AFED #106: Obaltan [The Aimless Bullet] (South Korea, 1960); Dir. Yu Hyun-mok
Although regarded by some as South Korea's finest ever film, Obaltan is very much a product of the changes cinema underwent across the world in the post-war years. Fittingly therefore it's a film about readjusting to civilian life after wartime, although here the war in question is the military conflict that shook Korea between 1950 and 1953.
Falling somewhere between The Best Years of Our Lives and the plaintive bleakness of Italian neorealism, it relates the story of two brothers who live in poverty in the ravaged slums of Seoul. The elder, Yeong-ho (Kim Jin-kyu), works for a pittance as an accountant to support his wife and young children whilst tormented by chronic toothache.
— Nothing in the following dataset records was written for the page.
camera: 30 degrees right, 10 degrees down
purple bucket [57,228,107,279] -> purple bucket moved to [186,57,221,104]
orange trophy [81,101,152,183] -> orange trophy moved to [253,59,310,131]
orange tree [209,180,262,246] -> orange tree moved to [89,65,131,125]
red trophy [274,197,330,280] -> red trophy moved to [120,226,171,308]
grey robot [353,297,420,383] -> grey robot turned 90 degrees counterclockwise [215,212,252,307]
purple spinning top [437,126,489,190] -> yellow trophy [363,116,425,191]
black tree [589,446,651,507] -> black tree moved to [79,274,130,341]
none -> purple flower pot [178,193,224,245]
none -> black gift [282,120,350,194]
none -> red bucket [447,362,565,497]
His younger sibling Cheol-ho (Choi Mu-ryong) is a former war hero who spends his time hanging out his fellow veterans and promising, but always failing, to find a job.
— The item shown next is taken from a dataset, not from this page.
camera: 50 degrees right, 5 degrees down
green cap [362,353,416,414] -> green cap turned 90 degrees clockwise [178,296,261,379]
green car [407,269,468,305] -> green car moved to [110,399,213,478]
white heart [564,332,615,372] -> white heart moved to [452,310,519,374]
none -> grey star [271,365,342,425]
As events progress things go from bad to worse for the brothers. Cheol-ho is reunited with a nurse who treated him in hospital and romance briefly flickers only for tragedy to strike. His resulting desperation leads to a surprising change of pace during the film's final third as he makes a misguided attempt to redress his circumstances. Meanwhile Yeong-ho's life takes an even more callous twist that plunges him into the depths of misery. In case you were in any doubt before the message is clear: life is shit.
Not entirely surprising then that the South Korean government (in the wake of a coup d'etat) sought to suppress the film. Yet it drew acclaim at the 1963 San Francisco International Film Festival and prompted reappraisal. Like so much realist cinema although bitterly uncompromising in its portrayal of the world it does so with harrowing sensitivity.
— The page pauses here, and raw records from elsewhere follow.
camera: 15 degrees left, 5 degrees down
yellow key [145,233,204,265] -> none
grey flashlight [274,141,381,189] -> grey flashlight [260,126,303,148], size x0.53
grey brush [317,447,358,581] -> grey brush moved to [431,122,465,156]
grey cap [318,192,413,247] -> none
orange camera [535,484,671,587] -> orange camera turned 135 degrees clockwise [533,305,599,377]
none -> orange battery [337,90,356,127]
Director Yoo Hyun-Mok, who would become the country's premier auteur, struggled with the production for more than a year, working with meagre resources. At times the financial and technical limitations are plainly apparent; at one point a chase sequence inexplicably switches to a night-time shot and the effect is less expressive than disruptive. But there are also some beautifully realised moments such as Cheol-ho's discovery of the nurse's demise and the closing scenes as Yeong-ho's world unravels.
It would nice to see the film again in a fully restored print as the version I watched was very much the worse for wear. But for those wishing to learn about the roots of modern South Korean cinema it's well worth the effort.